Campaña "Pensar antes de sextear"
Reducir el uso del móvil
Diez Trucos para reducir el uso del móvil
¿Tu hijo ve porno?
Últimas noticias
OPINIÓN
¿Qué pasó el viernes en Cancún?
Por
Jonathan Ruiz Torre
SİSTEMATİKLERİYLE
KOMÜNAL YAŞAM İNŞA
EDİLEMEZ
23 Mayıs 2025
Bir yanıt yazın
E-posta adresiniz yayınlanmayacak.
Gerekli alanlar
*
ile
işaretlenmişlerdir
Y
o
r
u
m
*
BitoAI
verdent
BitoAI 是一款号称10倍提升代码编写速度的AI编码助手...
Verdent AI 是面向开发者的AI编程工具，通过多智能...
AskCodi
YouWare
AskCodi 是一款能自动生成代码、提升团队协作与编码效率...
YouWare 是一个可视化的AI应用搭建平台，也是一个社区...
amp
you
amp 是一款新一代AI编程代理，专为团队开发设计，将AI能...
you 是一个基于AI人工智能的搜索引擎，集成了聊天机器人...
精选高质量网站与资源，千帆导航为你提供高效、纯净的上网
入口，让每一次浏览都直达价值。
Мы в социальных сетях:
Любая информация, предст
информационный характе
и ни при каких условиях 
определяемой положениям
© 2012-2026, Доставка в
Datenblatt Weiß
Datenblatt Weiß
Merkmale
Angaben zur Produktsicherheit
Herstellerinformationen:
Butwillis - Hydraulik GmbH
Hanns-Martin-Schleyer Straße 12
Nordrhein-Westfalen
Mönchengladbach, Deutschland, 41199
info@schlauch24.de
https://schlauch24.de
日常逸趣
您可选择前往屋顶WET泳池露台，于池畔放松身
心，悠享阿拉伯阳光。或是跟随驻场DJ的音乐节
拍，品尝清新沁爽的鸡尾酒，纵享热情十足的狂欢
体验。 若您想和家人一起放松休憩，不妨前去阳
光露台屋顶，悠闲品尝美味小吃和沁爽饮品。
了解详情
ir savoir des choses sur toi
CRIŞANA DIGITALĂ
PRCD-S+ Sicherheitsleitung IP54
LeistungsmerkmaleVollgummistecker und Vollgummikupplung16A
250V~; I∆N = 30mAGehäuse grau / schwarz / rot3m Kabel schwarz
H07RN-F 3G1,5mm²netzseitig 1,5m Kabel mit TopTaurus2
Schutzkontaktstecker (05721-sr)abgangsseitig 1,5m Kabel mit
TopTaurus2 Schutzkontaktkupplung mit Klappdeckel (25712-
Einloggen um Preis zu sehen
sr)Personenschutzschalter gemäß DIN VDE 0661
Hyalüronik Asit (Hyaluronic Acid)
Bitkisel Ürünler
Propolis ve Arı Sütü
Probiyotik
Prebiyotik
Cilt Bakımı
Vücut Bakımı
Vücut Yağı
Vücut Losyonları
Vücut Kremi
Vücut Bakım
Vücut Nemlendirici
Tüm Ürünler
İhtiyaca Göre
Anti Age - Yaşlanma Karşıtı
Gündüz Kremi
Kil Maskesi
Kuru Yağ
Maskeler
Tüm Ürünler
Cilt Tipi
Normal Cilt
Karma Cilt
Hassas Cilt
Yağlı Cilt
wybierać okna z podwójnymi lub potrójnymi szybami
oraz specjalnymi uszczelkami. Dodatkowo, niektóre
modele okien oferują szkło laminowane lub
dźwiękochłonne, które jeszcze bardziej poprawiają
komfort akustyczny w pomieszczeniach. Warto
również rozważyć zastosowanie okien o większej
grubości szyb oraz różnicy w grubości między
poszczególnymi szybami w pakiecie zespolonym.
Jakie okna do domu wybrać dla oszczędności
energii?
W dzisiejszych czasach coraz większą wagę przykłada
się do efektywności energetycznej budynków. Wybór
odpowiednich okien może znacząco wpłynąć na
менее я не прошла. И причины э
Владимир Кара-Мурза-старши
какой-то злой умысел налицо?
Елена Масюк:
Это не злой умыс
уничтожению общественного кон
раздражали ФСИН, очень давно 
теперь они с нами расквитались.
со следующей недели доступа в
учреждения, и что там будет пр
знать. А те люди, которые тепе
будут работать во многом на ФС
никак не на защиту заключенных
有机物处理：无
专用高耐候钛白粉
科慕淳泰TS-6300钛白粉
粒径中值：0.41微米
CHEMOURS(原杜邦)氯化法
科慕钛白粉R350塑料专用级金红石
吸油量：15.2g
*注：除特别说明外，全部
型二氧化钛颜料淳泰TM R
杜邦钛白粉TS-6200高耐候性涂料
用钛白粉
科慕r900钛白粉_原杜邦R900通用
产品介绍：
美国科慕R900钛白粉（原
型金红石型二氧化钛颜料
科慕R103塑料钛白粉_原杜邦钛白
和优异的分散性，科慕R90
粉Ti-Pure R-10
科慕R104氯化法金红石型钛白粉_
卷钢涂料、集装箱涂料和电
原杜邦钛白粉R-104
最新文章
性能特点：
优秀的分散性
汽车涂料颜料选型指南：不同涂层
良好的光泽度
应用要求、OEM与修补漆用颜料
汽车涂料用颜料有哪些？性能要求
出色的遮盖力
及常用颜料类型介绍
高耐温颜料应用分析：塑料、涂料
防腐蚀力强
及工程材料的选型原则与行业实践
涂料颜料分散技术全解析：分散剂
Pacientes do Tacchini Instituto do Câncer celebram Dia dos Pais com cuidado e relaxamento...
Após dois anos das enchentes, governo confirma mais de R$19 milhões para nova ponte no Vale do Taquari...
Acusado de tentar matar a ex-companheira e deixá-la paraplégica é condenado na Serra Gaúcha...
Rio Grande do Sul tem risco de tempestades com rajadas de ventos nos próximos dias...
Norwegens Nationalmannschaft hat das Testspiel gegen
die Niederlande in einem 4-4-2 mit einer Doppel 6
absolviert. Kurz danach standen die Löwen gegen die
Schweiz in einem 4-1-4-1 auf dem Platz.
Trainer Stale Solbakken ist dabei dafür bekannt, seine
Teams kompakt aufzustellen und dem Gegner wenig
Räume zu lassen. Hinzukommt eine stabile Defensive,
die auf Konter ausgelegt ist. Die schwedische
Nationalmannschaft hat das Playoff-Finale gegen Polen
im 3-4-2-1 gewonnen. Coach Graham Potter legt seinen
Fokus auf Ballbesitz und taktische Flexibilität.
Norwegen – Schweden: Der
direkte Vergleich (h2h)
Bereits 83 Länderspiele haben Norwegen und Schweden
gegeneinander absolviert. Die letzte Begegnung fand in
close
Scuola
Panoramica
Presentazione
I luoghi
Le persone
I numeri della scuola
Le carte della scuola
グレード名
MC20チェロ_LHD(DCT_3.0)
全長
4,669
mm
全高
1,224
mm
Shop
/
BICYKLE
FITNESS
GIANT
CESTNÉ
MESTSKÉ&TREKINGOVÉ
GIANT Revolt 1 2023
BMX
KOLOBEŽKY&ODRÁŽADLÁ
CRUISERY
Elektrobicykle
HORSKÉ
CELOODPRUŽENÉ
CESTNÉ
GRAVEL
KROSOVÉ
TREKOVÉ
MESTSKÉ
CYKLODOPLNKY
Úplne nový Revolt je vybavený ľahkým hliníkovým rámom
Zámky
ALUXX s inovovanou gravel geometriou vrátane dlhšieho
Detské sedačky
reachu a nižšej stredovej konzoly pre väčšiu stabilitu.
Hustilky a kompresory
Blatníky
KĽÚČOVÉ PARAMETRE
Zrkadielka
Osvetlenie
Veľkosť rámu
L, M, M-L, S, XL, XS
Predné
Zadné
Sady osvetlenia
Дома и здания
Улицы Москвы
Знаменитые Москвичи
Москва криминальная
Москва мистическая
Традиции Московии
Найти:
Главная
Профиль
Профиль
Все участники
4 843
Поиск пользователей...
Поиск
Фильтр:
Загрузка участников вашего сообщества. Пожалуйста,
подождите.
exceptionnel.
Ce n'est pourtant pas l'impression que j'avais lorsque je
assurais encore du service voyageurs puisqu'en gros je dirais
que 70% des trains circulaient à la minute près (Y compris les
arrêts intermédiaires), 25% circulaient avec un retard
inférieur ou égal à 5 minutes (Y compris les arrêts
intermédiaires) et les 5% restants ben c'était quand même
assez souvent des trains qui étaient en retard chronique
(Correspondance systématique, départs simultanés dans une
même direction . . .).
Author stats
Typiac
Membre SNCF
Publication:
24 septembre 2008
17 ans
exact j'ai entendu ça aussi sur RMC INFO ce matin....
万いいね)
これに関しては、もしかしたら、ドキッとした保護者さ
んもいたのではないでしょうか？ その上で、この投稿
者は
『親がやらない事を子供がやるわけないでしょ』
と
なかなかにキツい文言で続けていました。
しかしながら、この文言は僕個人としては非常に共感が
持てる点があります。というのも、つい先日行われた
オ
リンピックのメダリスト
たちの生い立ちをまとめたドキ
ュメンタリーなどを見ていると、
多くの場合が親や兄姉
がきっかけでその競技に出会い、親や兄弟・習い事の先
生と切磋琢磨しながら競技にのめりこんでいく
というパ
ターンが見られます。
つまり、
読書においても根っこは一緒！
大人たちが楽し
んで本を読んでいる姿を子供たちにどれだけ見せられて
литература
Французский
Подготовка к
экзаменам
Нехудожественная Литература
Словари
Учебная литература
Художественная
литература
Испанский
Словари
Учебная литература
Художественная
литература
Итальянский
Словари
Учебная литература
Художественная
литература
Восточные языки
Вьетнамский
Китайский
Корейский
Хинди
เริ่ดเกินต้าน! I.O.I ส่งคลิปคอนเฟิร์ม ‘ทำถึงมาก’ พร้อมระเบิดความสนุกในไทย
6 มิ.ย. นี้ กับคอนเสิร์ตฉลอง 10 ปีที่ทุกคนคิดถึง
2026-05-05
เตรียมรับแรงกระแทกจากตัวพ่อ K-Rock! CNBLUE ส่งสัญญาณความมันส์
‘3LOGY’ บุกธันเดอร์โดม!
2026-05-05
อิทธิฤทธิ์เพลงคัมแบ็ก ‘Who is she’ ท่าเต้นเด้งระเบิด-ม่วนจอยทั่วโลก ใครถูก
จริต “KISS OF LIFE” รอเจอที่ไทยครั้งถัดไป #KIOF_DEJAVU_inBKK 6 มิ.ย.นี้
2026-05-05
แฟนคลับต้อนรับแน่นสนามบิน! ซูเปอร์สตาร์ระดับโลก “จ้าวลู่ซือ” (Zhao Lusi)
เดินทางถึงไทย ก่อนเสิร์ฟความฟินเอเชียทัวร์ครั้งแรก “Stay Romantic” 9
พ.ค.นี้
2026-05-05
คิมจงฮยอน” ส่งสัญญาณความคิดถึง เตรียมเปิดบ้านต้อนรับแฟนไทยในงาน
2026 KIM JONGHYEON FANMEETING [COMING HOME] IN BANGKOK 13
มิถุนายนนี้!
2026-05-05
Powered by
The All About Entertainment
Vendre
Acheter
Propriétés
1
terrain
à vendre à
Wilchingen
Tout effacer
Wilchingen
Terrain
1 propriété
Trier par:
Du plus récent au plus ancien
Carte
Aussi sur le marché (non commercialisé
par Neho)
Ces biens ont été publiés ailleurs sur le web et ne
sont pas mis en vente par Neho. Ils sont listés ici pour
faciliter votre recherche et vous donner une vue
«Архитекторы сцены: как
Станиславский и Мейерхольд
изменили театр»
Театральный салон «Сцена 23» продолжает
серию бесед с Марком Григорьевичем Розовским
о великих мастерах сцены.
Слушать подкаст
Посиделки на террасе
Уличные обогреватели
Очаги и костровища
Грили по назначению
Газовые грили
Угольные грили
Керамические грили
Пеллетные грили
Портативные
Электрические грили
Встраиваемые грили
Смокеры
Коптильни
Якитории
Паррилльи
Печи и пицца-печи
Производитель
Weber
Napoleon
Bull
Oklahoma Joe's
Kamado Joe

* _WHAT IS REQUIRED_
Tally the lines in the entries above that contain the word "absolviert", treating uppercase and lowercase as different, and give only the number.

* _ANSWER TO THIS TASK_
2